L'artigiano vero, dunque, è quello che non tappa l'orecchio, non chiude l'occhio, né la mente, né il cuore.
Dalle sue mani i pezzi unici nascono così.
Assaggiare le pizze proposte oggi in carta da Francesco Martucci è come ritrovarsi dinnanzi a tanti pezzi unici, ognuno diverso dall'altro, ma all'altro complementare.
E tutti riuniti dal tratto che riconosci, che ti riconduce all'artigiano artista.
La virata dalla primordiale, e a lungo perseguita, morbidezza come bambagia al crunch attuale, al croccante che avverti nel morso dello spicchio, è pari al gridolino orgasmico che si dissolve nell'estasi della completa dissolvenza al palato.
Non nasce a caso. È frutto di contaminazioni culturali, ma anche di tecniche che non hanno bisogno di trucchi o di magiche farine.
Ecco, lui non evita, bensì ricerca lo shock termico quando inforna. Che blasfemo.
Assaggiate per credere L’Alice in castagna.
I Masanielli Francesco Martucci L'Alice in castagna
Scaraventata nel forno a 420 gradi con il disco a una temperatura di 11-13 gradi è guarnita con sfoglie di patata di Avezzano, fiordilatte, castagne fermentate un mese, olio filtrato di Genovesa, alici di Trapani, cipolla Giarratana bruciata.
Ecco, lui integra ed embrica diverse tipologie di cottura.

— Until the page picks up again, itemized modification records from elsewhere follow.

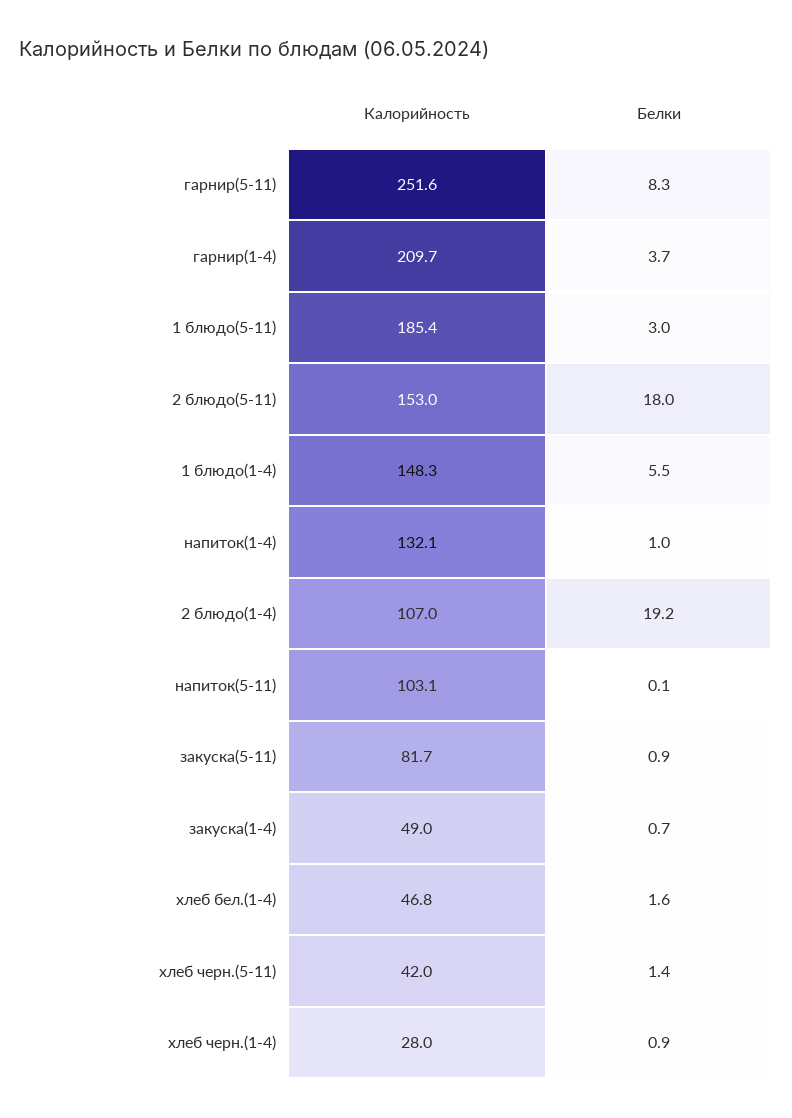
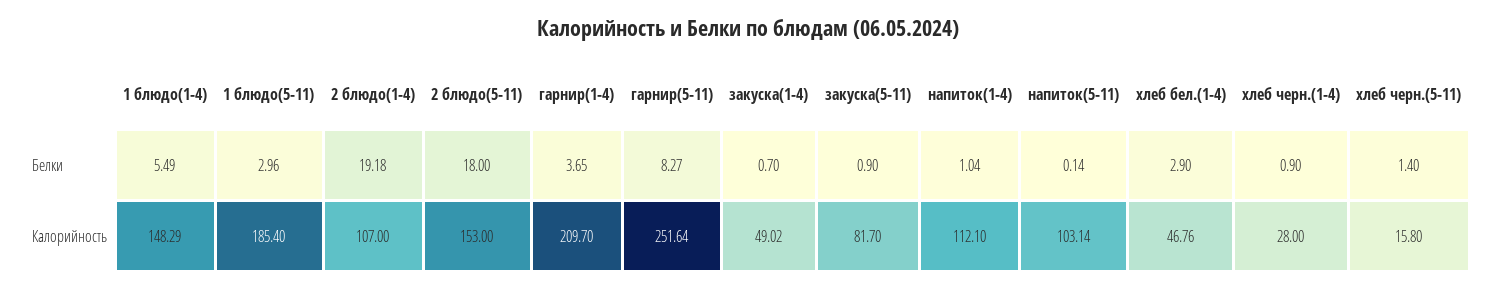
  {
    "Калорийность": {
      "гарнир(5-11)": 251.64,
      "гарнир(1-4)": 209.7,
      "1 блюдо(5-11)": 185.4,
      "2 блюдо(5-11)": 153,
      "1 блюдо(1-4)": 148.29,
-     "напиток(1-4)": 132.1,
+     "напиток(1-4)": 112.1,
      "2 блюдо(1-4)": 107,
      "напиток(5-11)": 103.14,
      "закуска(5-11)": 81.7,
      "закуска(1-4)": 49.02,
      "хлеб бел.(1-4)": 46.76,
-     "хлеб черн.(5-11)": 42,
+     "хлеб черн.(5-11)": 15.8,
      "хлеб черн.(1-4)": 28
    },
    "Белки": {
      "гарнир(5-11)": 8.27,
      "гарнир(1-4)": 3.65,
      "1 блюдо(5-11)": 2.96,
      "2 блюдо(5-11)": 18,
      "1 блюдо(1-4)": 5.49,
      "напиток(1-4)": 1.04,
      "2 блюдо(1-4)": 19.18,
      "напиток(5-11)": 0.14,
      "закуска(5-11)": 0.9,
      "закуска(1-4)": 0.7,
-     "хлеб бел.(1-4)": 1.6,
+     "хлеб бел.(1-4)": 2.9,
      "хлеб черн.(5-11)": 1.4,
      "хлеб черн.(1-4)": 0.9
    }
  }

Esemplari sono Futuro di Marinara e Popeye. Tre cotture dell'impasto a tre diverse temperature: 100 gradi al vapore, 180 gradi in frittura, sui 400 gradi al forno. Poi le guarnizioni.
I Masanielli Francesco Martucci Il Futuro di Marinara
La prima con vellutata di pomodoro datterino arrosto, origano d'Ischia, capperi di Salina, olive caiazzane, pesto di aglio orsino, filetti di acciughe di Trapani, basilico.
I Masanielli Francesco Martucci Popeye
La seconda con spinaci saltati al burro di Normandia e parmigiano, crema acida di latte di bufala, coppa di testa di maiale, essenza di limone in zeste.
Bastano già questi assaggi per capire che a I Masanielli la virata crunch, con l'abbandono della morbidezza, è una vera e propria scelta di campo che indica una strada a chiunque voglia sperimentare appieno l'applicazione dell'alta cucina alla pizza anche qui al Sud, dalle parti di Napoli, tra il Garigliano e il Sele.
I Masanielli Francesco Martucci Popeye
Si tratta di un processo evolutivo ineludibile, una via senza ritorno, credo, che porterà Francesco Martucci altrove e che lo affranca definitivamente dagli schemi di riferimento della pizza napoletana tradizionale, quelli che ingenuamente e banalmente vengono posti a confine, sospesi, tra le certezze di ieri e le incompiutezze di oggi.
Tra contemporaneità e tradizione, Francesco Martucci ha scelto la modernità,
Appartenere, cioè, al presente, ma essere già nel futuro.
Ecco perché Francesco Martucci disincanta l'allocco.